ISP Interconnection Agreements
FCC Chairman Tom Wheeler issued a statement on broadband consumers and internet congestion. The statement reveals that Commission staff has begun requesting interconnection agreement information from ISPs and content providers. He said that the FCC has already received the agreements between Comcast and Netflix and Verizon and Netflix and is in the process of asking for others. He emphasized that “what we are doing right now is collecting information, not regulating. We are looking under the hood. Consumers want transparency. They want answers. And so do I.”
Wheeler cited an email he recently received from a consumer questioning who was at fault in the Verizon-Netflix dispute and asking what the FCC could do about it. Wheeler said that the “bottom line is that consumers need to understand what is occurring when the Internet service they’ve paid for does not adequately deliver the content they desire, especially content they’ve also paid for. In this instance, it is about what happens where the ISP connects to the Internet. It’s important that we know – and that consumers know.”

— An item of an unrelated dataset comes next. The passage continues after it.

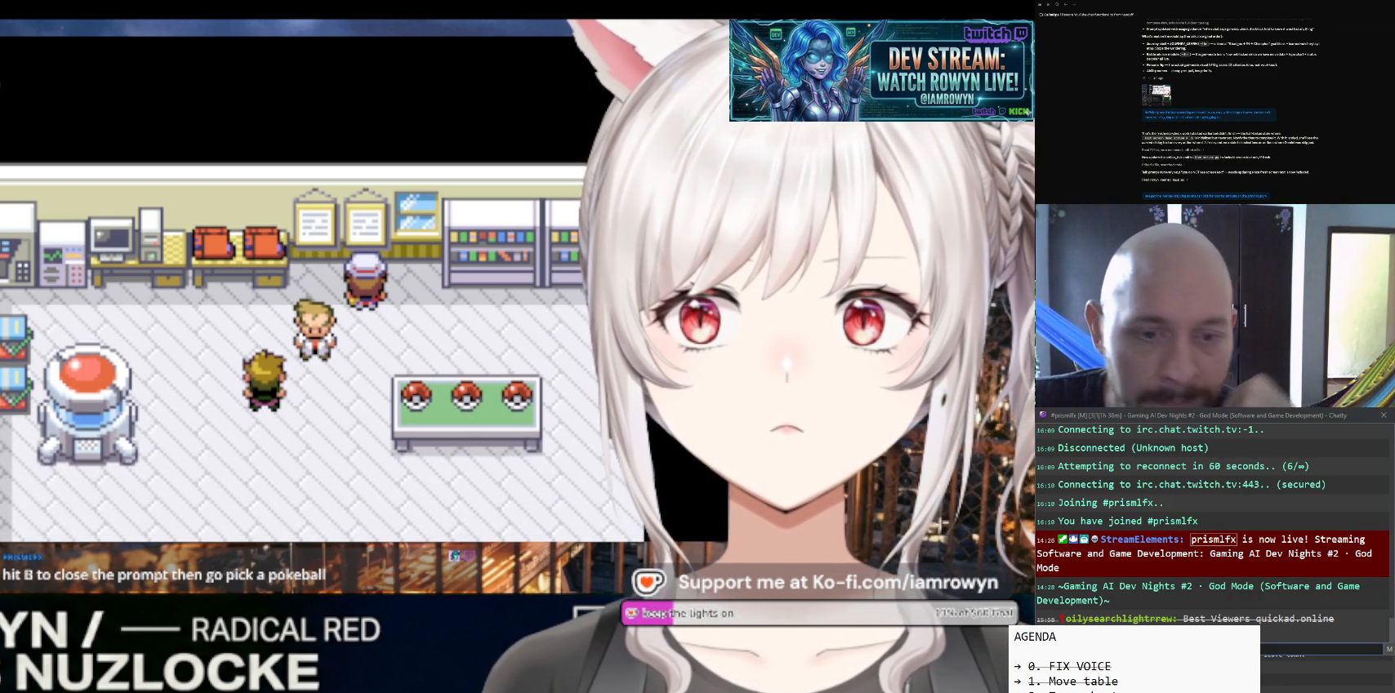
{"buttons": ["A"], "events": []}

The FCC extended until June 30, 2017, the existing freeze on Part 36 category relationships and jurisdictional cost allocation factors. As a result, price cap carriers will use the same relationships between categories of investment and expenses within Part 32 accounts and the same jurisdictional allocation factors that have been in place since the inception of the current freeze on July 1, 2001; rate-of-return carriers will use the same frozen jurisdictional allocation factors, and will (absent a waiver) use the same frozen category relationships if they had opted in 2001 to freeze those. The FCC concluded that extending the freeze would provide stability to carriers that must comply with its jurisdictional separations rules while the Joint Board continues its analysis of the jurisdictional separations process.
In a separate statement, Commissioner O’Reilly questioned the need to continue the jurisdictional separations rules at all in light of intervening regulatory and marketplace changes. He said the FCC should give “serious consideration” to sunsetting the rules altogether.
Pay Phone Rates
The U.S. Court of Appeals for the D.C. Circuit affirmed an FCC order rejecting petitions filed by various state pay phone associations seeking reversal of state commission decisions not to require refunds from Bell Operating Companies (BOCs) that did not have cost-based pay phone access line rates in effect. TMI Regulatory Bulletin Service subscribers see Bulletin dated March 7, 2013. The Court found that Congress granted discretion to the FCC to determine whether refunds would be required and that FCC reasonably exercised that discretion. It also rejected claims that §276(a) of the Communications Act established an absolute entitlement to refunds for periods in which the statute was violated. The Court said the Act was “silent” on the issue, suggesting the Congress intended to leave remedial discretion with the FCC. Thus the FCC could “fill Section 276’s gap with a reasonable approach to the refund question.”